Consider your origins: Parental social class and preferences for redistribution in the United States from 1977 to 2018
Social Science Research, February 2023
Capitalizing on the newly available and consistent coding of detailed occupations for the General Social Surveys (GSS), this article examines the link between class origins and public support for redistribution in the United States from 1977 through 2018. The findings reveal significant net associations between class origins and preferences for redistribution. Individuals with farming-class or working-class origins are more supportive of government action to reduce inequality than individuals with salariat-class origins. These class-origin differences are associated with individuals' current socioeconomic characteristics but are not fully accounted for by these factors. In addition, individuals in more privileged class positions have increased their support for redistribution over time. Attitudes toward federal income taxes are also analyzed as an additional measure of redistribution preferences. Overall, the findings suggest a continuing role of class origin in determining support for redistribution.

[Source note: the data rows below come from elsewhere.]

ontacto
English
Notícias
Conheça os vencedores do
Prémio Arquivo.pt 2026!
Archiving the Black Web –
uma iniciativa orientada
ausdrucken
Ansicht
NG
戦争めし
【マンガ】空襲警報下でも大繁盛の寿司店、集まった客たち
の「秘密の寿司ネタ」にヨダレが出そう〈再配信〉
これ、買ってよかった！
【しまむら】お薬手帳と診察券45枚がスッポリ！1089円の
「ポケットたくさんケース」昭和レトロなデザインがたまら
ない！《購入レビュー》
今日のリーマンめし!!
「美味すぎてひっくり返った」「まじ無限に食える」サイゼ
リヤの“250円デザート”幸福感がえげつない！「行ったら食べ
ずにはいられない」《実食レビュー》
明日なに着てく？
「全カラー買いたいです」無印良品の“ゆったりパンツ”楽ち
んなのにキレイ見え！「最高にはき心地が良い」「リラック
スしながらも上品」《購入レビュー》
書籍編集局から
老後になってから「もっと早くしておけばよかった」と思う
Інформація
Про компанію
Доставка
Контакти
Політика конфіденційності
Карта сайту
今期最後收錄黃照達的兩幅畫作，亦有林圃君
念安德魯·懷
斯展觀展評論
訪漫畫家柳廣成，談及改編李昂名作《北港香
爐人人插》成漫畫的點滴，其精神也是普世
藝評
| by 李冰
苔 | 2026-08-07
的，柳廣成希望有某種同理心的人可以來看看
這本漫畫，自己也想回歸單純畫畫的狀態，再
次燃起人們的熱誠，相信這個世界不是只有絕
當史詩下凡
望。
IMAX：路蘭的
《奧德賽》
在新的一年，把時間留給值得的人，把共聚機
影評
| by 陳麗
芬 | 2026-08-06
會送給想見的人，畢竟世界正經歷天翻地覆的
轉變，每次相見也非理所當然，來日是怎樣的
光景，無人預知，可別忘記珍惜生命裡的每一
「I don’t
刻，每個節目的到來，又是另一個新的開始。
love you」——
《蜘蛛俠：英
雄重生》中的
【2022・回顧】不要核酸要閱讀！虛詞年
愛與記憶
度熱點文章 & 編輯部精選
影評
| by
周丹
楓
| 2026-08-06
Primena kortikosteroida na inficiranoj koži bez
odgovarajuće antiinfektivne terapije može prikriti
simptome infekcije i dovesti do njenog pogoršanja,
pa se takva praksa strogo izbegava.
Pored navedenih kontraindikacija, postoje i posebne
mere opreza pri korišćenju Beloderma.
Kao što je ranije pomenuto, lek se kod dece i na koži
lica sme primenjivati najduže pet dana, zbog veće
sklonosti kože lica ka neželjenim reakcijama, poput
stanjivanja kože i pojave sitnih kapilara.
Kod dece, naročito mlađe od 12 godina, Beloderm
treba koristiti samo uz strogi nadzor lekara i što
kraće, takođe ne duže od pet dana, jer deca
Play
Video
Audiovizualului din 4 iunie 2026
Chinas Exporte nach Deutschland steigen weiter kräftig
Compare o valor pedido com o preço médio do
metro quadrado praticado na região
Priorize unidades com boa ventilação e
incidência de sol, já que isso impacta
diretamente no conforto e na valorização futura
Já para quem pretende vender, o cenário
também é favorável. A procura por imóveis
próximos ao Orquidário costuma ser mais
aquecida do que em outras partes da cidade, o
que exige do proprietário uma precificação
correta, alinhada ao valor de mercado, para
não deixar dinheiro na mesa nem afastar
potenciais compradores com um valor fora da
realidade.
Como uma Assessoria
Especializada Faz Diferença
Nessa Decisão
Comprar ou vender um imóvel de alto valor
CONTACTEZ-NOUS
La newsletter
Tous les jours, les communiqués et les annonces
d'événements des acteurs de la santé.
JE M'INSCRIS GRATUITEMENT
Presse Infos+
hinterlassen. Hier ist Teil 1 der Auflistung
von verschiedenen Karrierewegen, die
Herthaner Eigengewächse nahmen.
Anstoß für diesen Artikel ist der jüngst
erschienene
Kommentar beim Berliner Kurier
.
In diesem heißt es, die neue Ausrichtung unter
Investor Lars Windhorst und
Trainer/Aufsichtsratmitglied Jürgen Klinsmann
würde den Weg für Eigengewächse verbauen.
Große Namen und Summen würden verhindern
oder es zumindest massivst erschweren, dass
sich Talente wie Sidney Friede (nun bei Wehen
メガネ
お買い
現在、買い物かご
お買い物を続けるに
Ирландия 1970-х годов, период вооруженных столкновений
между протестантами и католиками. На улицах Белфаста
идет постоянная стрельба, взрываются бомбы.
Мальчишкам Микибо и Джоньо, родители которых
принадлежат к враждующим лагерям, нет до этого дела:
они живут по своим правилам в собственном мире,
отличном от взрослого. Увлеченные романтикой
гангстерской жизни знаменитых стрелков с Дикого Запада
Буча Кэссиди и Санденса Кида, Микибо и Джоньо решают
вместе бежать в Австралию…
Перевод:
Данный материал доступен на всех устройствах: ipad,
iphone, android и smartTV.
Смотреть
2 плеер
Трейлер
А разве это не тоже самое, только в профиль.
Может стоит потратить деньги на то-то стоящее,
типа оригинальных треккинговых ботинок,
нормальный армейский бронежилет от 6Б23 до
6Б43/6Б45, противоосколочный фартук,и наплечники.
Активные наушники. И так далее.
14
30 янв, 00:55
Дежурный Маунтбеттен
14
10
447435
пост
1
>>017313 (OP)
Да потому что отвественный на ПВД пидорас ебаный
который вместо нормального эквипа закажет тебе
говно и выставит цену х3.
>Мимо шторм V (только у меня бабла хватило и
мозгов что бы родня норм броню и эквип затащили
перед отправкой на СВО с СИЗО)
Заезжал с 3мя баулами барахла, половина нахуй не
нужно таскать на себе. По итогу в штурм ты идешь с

Public Education Expenditures, Growth and Income Inequality
Lionel Artige & Laurent Cavenaile
Journal of Economic Theory, forthcoming
This paper analyzes the relationship between public education spending, long-run growth and income inequality. We propose an endogenous growth model with occupational choice and an endogenous supply of teachers and education quality. We show that endogenous school quality alters the shape of those relationships in a way that has new policy implications. First, growth depends on the level of public education expenditures and on the shape of the human capital distribution. Second, the relationship between public education and inequality can be either positive or negative. Calibrating our model to US state data, we find that a significant share of states faces a trade-off between increasing growth and decreasing inequality through public education spending. We find that this trade-off is overall more likely in states with higher public education expenditures, teacher employment share and relative wage, and intergenerational mobility. Finally, the existence of such a trade-off depends on how public education spending is financed.